No significant differences when tapering TNF blockers vs csDMARDs

Tapering csDMARDs or anti-TNF showed no significant differences in flare ratios, disease activity, functional ability and quality of life between both tapering strategies in the first 12 months of follow-up.

Anti-TNF tapering over csDMARDs recommended, with care for disease flare and patient wishes

Tapering conventional synthetic disease-modifying antirheumatic drugs (csDMARDs) or anti-tumor necrosis factor (TNF) showed no significant differences in flare ratios, disease activity, functional ability and quality of life between both tapering strategies during the first 12 months of follow-up.

Early detection of rheumatoid arthritis (RA), early initiation of ‘intensive’ therapy, and a treat-to-target (T2T) approach have led to substantial improvements in clinical and radiographic outcomes in RA over the last two decades. This has resulted in 50% to 60% of early RA patients achieving sustained remission during the first year of follow-up. Although current guidelines recommend considering tapering treatment, an optimal approach to gradually de-escalate csDMARDs or biologic DMARDs is still lacking.

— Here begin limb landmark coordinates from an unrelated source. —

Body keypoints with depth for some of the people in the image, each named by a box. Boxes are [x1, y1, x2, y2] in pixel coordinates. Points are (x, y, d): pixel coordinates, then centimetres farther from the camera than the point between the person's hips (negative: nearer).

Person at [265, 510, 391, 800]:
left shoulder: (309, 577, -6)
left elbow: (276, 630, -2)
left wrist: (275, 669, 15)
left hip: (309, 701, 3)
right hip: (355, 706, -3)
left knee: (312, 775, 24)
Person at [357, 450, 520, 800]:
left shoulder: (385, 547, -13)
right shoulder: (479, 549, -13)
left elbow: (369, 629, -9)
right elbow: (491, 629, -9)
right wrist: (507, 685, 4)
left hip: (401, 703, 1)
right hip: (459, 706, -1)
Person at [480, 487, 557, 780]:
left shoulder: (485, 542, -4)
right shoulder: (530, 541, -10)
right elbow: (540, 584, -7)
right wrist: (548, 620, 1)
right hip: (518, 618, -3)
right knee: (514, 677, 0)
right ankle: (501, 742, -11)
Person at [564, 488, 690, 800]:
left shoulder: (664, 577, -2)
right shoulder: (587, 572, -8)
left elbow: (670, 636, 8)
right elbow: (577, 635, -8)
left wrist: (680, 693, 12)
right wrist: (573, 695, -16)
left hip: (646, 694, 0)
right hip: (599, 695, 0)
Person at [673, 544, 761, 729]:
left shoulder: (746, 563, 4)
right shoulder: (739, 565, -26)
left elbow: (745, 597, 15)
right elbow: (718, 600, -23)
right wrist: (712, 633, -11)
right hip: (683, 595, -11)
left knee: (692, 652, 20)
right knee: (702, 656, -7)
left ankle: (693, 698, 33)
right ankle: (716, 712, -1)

Van Mulligen et al. aimed to evaluate the effectiveness of two tapering strategies: gradual tapering of csDMARDs and TNF therapy during one year of follow-up. This study was set up as a multicentre, single-blinded, randomized, controlled trial. Eligible patients were adults with RA <10 years (2010 criteria) who were in sustained remission for at least 3 consecutive months, defined as a DAS≤2.4 and a swollen joint count (SJC) ≤1. Treatment was csDMARDs + a TNF blocker. Patients were randomized into gradual tapering csDMARDs followed by the TNF blocker or vice versa. Medication was tapered in three steps over the course of 6 months. Gradual tapering was done by cutting the dosage into a half, a quarter and thereafter it was stopped. The primary outcome for the clinical effectiveness was disease flare defined as DAS44>2.4 and/or SJC>1. Secondary outcomes were quality of life and functional ability. 

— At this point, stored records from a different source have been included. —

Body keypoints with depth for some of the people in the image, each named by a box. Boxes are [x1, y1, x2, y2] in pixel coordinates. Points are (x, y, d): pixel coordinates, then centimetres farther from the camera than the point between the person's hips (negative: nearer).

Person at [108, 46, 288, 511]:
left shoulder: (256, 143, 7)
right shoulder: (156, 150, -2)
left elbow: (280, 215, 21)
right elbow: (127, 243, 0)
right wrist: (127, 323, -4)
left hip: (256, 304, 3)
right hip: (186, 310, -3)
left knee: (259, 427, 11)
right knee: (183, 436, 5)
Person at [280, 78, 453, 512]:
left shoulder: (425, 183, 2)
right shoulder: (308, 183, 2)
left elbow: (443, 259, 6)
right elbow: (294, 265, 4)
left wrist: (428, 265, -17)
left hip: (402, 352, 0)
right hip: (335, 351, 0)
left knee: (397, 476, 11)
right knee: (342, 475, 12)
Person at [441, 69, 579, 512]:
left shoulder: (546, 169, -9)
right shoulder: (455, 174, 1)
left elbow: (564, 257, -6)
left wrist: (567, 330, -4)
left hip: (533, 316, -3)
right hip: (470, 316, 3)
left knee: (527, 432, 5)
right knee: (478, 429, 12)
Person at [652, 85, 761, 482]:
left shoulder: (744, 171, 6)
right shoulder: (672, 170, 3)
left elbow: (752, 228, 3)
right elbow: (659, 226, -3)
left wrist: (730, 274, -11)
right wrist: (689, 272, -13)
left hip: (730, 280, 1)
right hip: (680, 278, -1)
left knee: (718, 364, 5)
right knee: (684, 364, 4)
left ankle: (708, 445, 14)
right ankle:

A total of 189 patients were randomly assigned to tapering csDMARDs (n=94) or tapering anti-TNF (n=95). The majority of patients were female (71% in the csDMARDs tapering group and 61% in the anti-TNF tapering group) with a mean age of approximately 56 years. No difference in flare ratio was found; the cumulative flare ratio in the csDMARD and anti-TNF tapering group was 35% and 45%, respectively, with the biggest difference between the two groups in the last 3 months. The tapering status at 12 months revealed that 68% of those tapering csDMARDs had completely tapered their medication vs 51% for those tapering anti-TNF. Seven percent of patients tapering csDMARDs was at a quarter of the original dose (vs 20%), and 15% were at half of the original dose (vs 11%). Finally, 9% of csDMARDs tapering patients were (again) at the original dose vs 18% of those on anti-TNF. Furthermore, no difference in DAS was found between the two groups, or in patient-reported outcomes. Based on these outcomes, Van Mulligen pleaded to taper medication in RA patients who are in sustained remission with a preference to taper anti-TNF over csDMARDs but also to take into account the risk of a disease flare and considering the wishes of the patient with regard to therapy (1).

1. Van Mulligen E, et al. Gradual tapering TNF blockers versus conventional synthetic DMARDs in patients with rheumatoid arthritis in sustained remission: first-year results of the randomized controlled TARA-study. Abstract OP0113. EULAR 2018.